Dopo una buona mezz’ora finalmente eccolo. Il viso della morta gli apparve all’improvviso dalla terra brunita, come se le venisse incontro dagli abissi del nulla. Bastarono pochi rapidi colpi del possente becco e l’occhio di sinistra saltò via dall’orbita. Con un movimento rapido lo afferrò con sicurezza e, mentre l’occhio ceruleo e spalancato nella campagna scura della sera si volgeva di qua e di là atterrito, Gigia lo ingurgitò con un colpo secco all’indietro del collo. Il sapore era quello, se lo ricordava bene, ma questa volta era più sapido e profumato per il fatto di appartenere al cadavere di una donna giovane. La gazza ebbe un fremito di godimento: era tanto che non gustava un boccone simile. E subito si mise all’opera per cavare l’altro occhio. Anche qui la sua maestria la trasse subito d’impaccio; sapeva che il bulbo era molto morbido e delicato sicché dovette far piano desiderando mantenerlo integro nella sua consistenza: sarebbe stato più buono ingurgitarlo tutto assieme. Ma quando lo ebbe saldo nel becco avvertì un rumore. Si accucciò all’interno della buca che aveva creato scavando. Dalla sua destra vide arrivare lentamente un uomo con una vanga sulla spalla. Non avrebbe dovuto esserci nessuno a quell’ora: eppure quell’uomo veniva proprio nella sua direzione. Per un po’ la gazza rimase ferma ma poi fu più forte di lei e spiccò il volo con il bulbo sradicato ben stretto nel becco. Fece alcuni giri attorno al cimitero in attesa che la situazione si calmasse. L’uomo per fortuna non l’aveva vista, ma si era messo ad armeggiare in un ripostiglio e non sembrava intenzionato ad allontanarsi. L’uccello decise di tornarsene a casa.
«Ehi Gigia, com’è andata? Hai fatto il tuo voletto?» gli disse George appena la sentì arrivare. L’uccello rimase sulla soglia della finestra indecisa sul da farsi.
«Come mai così silenziosa?» fece il vecchio che la accarezzò. «E qui cos’hai?» George prese tra la dita l’occhio levandolo delicatamente dal becco della gazza preoccupata. «Uhmm…» fece dubbioso l’uomo «… un pomodorino… e dove l’hai trovato un pomodorino di questa stagione?»

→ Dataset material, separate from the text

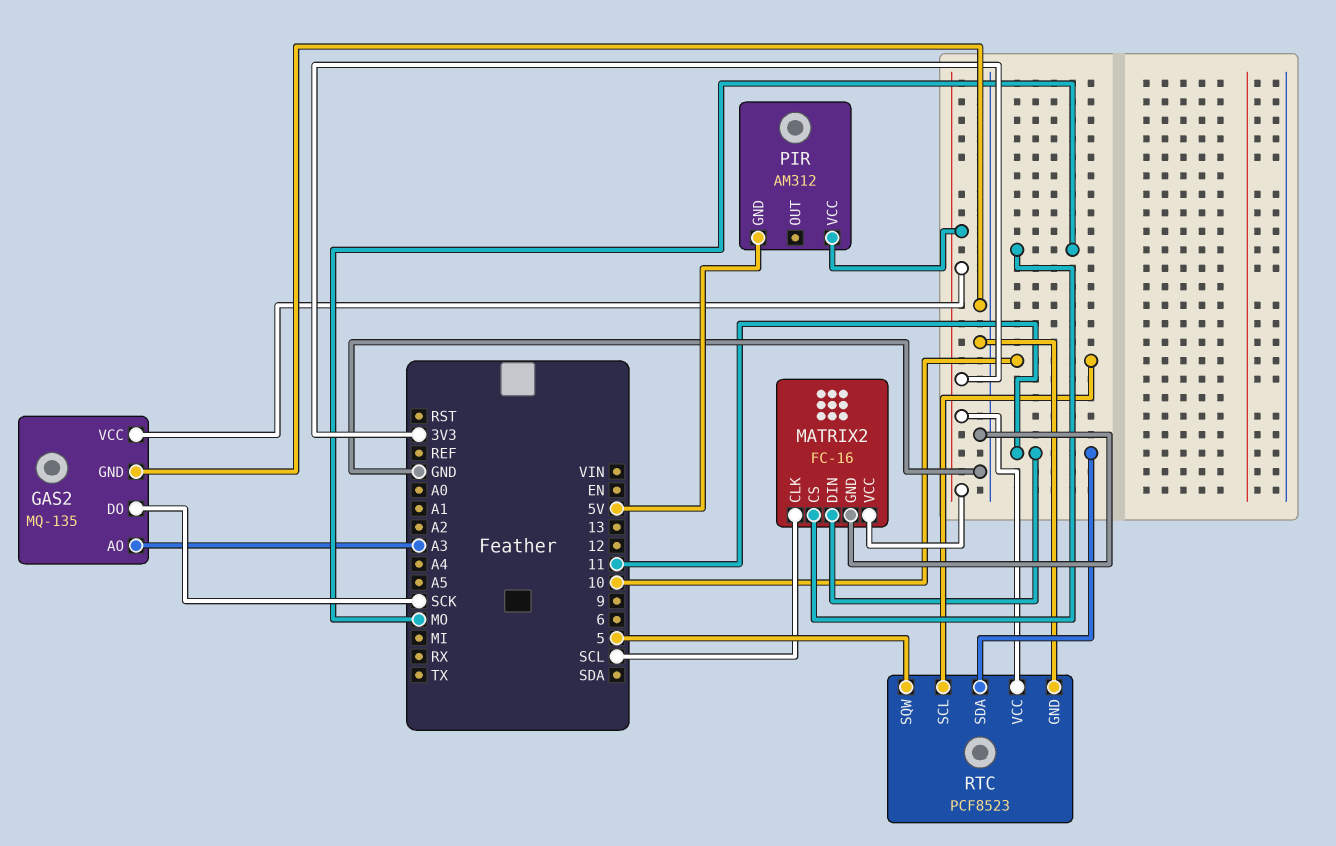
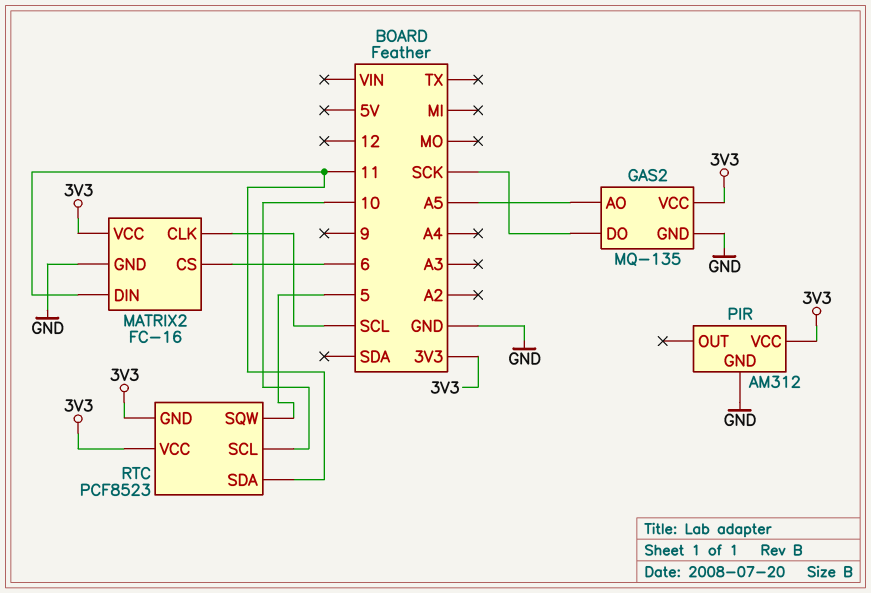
GAS2 pin AO: A3 -> A5
MATRIX2 pin CS: MO -> 6
PIR pin GND: 5V -> GND
RTC pin GND: GND -> 3V3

Gigia gracchiò sommessamente.
«Magari brillava alla luce della luna piena e te lo sei portato via. Sei proprio una ladra! È per questo che quando torni dai tuoi giretti non hai mai fame, eh?. Sembra proprio appetitoso, mi verrebbe voglia di rubartelo a mia volta e di mangiarmelo, ho ancora giusto un languorino…» le disse George con tono di finto rimprovero posando l’occhio sul davanzale. «E adesso fila dentro, su, basta per questa sera… che poi mi diventi grassa. Lasciati qualcosa anche per domani…»
E la gazza, ripreso nel becco il bulbo, se ne volò dritto e in silenzio nella sua gabbia.